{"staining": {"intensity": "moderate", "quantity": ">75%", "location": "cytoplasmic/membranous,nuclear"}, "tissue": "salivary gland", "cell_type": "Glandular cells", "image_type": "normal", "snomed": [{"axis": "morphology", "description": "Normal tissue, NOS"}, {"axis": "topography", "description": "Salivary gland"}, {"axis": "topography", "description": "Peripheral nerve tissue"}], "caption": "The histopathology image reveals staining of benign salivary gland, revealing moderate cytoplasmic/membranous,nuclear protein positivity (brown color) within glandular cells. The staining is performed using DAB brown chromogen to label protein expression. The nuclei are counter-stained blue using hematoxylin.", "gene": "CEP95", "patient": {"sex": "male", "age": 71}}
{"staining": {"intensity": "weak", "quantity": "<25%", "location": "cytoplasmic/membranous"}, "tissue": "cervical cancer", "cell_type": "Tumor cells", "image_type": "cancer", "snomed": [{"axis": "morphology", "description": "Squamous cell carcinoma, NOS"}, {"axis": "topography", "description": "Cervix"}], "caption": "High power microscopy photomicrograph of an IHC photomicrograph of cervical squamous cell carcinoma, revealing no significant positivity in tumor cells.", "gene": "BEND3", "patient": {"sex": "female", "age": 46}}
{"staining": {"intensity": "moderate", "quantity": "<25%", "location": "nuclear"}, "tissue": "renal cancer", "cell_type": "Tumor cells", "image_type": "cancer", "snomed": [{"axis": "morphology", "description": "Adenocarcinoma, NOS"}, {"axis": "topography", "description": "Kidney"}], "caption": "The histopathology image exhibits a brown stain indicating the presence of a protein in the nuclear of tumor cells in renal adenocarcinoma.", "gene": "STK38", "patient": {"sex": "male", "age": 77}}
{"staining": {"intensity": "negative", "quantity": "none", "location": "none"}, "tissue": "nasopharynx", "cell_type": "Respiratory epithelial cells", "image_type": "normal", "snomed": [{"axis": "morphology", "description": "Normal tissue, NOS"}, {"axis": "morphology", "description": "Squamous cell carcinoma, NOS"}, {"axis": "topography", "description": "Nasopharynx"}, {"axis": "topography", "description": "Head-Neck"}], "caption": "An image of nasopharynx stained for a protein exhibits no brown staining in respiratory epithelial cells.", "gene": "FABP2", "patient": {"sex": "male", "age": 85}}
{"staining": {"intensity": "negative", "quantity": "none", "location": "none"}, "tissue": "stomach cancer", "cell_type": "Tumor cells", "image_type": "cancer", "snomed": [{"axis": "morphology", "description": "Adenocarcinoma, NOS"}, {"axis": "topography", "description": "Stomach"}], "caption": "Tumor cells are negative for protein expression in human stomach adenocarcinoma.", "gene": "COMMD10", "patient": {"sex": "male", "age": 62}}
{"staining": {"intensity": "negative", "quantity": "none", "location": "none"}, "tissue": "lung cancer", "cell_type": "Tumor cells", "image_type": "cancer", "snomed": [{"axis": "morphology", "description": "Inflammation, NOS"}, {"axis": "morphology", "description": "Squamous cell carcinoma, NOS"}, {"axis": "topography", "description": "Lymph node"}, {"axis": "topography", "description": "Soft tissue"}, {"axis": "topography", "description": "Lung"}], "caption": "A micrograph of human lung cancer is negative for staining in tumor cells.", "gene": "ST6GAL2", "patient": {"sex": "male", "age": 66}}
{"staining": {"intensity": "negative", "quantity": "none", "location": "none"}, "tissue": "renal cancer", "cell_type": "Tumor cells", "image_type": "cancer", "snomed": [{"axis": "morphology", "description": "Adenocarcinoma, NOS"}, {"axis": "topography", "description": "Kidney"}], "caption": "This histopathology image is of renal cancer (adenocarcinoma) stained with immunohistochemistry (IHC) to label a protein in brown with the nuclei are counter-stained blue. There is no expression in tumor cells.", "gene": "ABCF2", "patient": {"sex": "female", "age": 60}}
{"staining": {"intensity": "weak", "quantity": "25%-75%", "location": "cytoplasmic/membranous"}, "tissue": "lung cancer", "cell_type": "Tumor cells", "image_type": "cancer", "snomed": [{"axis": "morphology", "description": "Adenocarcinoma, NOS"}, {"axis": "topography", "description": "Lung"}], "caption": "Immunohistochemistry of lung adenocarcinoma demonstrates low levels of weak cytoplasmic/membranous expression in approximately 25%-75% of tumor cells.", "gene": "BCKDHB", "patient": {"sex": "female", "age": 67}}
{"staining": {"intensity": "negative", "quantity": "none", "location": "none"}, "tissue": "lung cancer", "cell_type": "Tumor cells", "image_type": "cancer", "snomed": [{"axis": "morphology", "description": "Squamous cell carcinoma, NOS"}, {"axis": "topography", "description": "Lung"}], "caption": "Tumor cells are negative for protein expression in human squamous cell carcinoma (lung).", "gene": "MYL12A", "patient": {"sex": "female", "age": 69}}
○ ○ ○ ○
§ **Exercise instructions**: Check each line of the listing above for the string "revealing", then report only how many lines have it.

§ **Solution to the exercise**: 2